While it was a close fight for the young citizen title, Ms Taggart has a taste for a tussle and is gunning for a career with the defence force.
“We live in a beautiful nation with so many opportunities,” she said.
“I’ve been brought up in a very good home and I’ve had a good education and just being able to have that opportunity, that’s why I want to join the defence force.
“It’s very patriotic, but you know, it’s home, and it will always be home and to have that kind of freedom and opportunity, I want to fight for that.”
The town’s top title went to 2017 volunteer of the year Suzanne Turner, who was recognised for her work with News on Wheels and a raft of other volunteering efforts
Mrs Turner said her parents set a standard of giving back which she still tried to maintain.
“I think, in this life, there are givers and takers,” she said.
“My mother was very keen on returning things to her community as well.
“I think it’s her example and I was a nurse for 45 years and to be in that sort of profession you’ve got to be a giver, not a taker.”
She said January 26 was day to celebrate the country’s uniqueness and people should look for the blessings.

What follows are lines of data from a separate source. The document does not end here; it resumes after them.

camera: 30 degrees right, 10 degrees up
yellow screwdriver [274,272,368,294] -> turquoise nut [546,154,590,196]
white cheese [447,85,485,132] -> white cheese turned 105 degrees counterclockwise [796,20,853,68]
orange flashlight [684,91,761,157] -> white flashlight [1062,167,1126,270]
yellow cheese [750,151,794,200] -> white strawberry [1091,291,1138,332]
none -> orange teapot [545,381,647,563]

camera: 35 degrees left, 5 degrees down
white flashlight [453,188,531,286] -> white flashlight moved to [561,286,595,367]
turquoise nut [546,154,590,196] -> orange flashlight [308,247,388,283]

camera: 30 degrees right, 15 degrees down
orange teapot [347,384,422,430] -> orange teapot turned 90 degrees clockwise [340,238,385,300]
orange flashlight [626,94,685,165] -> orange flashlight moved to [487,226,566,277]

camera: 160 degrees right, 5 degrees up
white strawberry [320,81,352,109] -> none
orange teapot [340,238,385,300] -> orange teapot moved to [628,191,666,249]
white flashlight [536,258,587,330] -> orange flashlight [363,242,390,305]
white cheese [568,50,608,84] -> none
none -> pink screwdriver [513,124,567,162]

“We need to be together,” she said.
“We’ve just got to be thankful that we’re such a peaceful country and that we’ve never had a civil war.
“That’s the problem with society, they don’t open the blind in the morning and look for their blessings, they’re everywhere.”
She said News on Wheels was important for combating “separation” for the elderly in the community.
“When you get older you have lots of separations,” she said.
“From your spouse, from your children, from your pets, from your home and you don’t need to be separated from your community as well.
“So News on Wheels tries to keep them in touch with their community, as much as anything.”